Eglises d'Asie

Un religieux bouddhiste vietnamien, kidnappé par la police vietnamienne au Cambodge où il avait reçu le statut de réfugié, est jugé à Hô Chi Minh-Ville et condamné à vingt mois de prison

Publié le 18/03/2010




Le procès n’aura duré qu’une heure, de 8 h 30 à 9 h 30. Suffisamment pour que le Tribunal populaire de Hô Chi Minh-Ville inflige, le 12 mars dernier, une peine de vingt mois de prison ferme au religieux bouddhiste Thich Tri Luc, pour avoir franchi la frontière en vue de s’opposer au pouvoir populaire. Les débats se sont déroulés à huis clos, sans avocat. La famille du prévenu n’a été prévenue du procès que la veille de sa tenue. Le religieux ayant déjà purgé dix-neuf mois et quinze jours de prison préventive devrait être libéré dans les deux semaines à venir (1).

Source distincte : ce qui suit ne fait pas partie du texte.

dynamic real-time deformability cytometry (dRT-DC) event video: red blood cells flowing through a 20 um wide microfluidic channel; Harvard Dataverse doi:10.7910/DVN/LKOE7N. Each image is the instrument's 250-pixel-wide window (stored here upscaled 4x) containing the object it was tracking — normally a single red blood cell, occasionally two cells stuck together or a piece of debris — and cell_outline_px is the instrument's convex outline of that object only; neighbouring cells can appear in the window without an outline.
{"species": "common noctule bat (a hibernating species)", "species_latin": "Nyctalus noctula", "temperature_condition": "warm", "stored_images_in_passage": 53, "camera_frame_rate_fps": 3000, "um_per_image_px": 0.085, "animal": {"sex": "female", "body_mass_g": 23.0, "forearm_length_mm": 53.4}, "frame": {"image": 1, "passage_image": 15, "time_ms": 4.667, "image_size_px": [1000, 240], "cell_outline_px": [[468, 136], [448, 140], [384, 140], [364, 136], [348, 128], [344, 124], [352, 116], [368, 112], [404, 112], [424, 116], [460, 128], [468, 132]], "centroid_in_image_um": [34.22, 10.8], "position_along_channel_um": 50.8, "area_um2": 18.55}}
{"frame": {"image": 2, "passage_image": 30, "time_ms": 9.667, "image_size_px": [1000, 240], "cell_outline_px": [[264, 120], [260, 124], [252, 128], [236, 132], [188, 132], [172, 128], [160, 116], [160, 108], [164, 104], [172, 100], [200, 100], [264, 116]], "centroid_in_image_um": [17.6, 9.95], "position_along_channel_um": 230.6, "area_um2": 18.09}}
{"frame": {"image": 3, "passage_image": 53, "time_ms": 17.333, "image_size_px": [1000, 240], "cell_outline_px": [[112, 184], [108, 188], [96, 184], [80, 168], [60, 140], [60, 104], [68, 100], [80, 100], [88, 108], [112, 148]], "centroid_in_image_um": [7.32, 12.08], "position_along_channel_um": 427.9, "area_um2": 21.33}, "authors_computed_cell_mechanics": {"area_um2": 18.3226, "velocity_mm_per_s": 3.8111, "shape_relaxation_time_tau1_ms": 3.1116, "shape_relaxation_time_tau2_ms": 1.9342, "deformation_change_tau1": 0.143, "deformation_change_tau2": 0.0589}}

Le religieux originaire de la province de Thua Thiên est âgé de 49 ans ; il avait fui son pays pour le Cambodge au mois d’avril 2002, pour échapper aux pressions exercées sur lui par les pouvoirs publics de son pays, en raison de son appartenance au bouddhisme unifié. Il avait sans peine obtenu le statut de réfugié au Cambodge, octroyé le 28 juin 2002 par le Haut Commissariat aux réfugiés de l’ONU à Phnom Penh. Or, dans la nuit du 25 juillet suivant, le nouveau réfugié disparaissait de son domicile. Cette nuit-là, selon des sources cambodgiennes, une personne en civil, non identifiée, mais que l’on soupçonnait appartenir à la police secrète vietnamienne, aurait invité le religieux à le suivre (2). Puis on resta longtemps sans nouvelles de lui. Beaucoup d’observateurs en avaient conclu que l’intéressé avait été kidnappé par la Sûreté vietnamienne, ramené de force au Vietnam pour y être interné, voire éliminé. Cependant, le porte-parole du ministère des Affaires étrangères de l’époque avait publiquement rejeté – en la qualifiant de calomnie – cette éventualité directement évoquée par le Bureau international d’information bouddhiste dans un communiqué de presse.

Il aura fallu attendre plus d’un an pour que l’hypothèse exprimée à l’époque s’avère fondée et que la thèse de l’enlèvement par la police vietnamienne soit indirectement confirmée par les pouvoirs publics de ce pays. En effet, au mois de juillet 2003, la famille du religieux au Vietnam reçut une convocation à un procès qui aurait dû avoir lieu le 1er août suivant, durant lequel Pham Van Tuong, qui est le nom d’état-civil de Thich Tri Luc, aurait dû être jugé. Par la suite, le procès fut reporté à une date ultérieure. Cette convocation permit aux proches du religieux victime du kidnapping gouvernemental de savoir que celui-ci était détenu à Hô Chi Minh-Ville, tout en ignorant absolument la nature des accusations qui étaient portées contre lui (3). La confirmation implicite de l’enlèvement du religieux bouddhiste a suscité les vigoureuses protestations de nombreuses organisations internationales, comme Amnesty International et Human Rights Watch.

Thich Tri Luc a été disciple du vénérable Thich Dôn Hâu qui fut patriarche du bouddhisme unifié et désigna le vénérable Thich Huyên Quang comme son successeur, avant sa mort le 23 avril 1992 (4). Depuis le changement de régime de 1975, le religieux a mené une vie passablement mouvementée. Arrêté une première fois en 1992 et emprisonné dix mois durant, il subit des pressions de la part des autorités l’incitant à devenir un collaborateur secret de la police. Il refusa et envisagea même de s’immoler par le feu en signe de protestation. Plus tard, en 1994, il faisait partie d’une délégation bouddhiste, chargée de porter secours aux victimes des inondations du Mékong, mais empêchée par la police d’accomplir sa mission (5). Un procès eut lieu à Hô Chi Minh-Ville le 15 août 1995 qui condamna les divers accusés à des peines allant de deux ans et demi à cinq ans de prison (6). Thich Tri Luc écopa de deux ans et demi de prison, peine pour laquelle il refusa de demander un recours (7) et qu’il purgea dans un camp de rééducation à Xuân Lôc. Cet internement fut suivi d’une assignation à résidence et de l’interdiction d’exercer toutes activités religieuses publiques. Ces derniers temps, la situation était devenue si insupportable qu’il prit la décision de quitter la vie religieuse et de s’enfuir au Cambodge.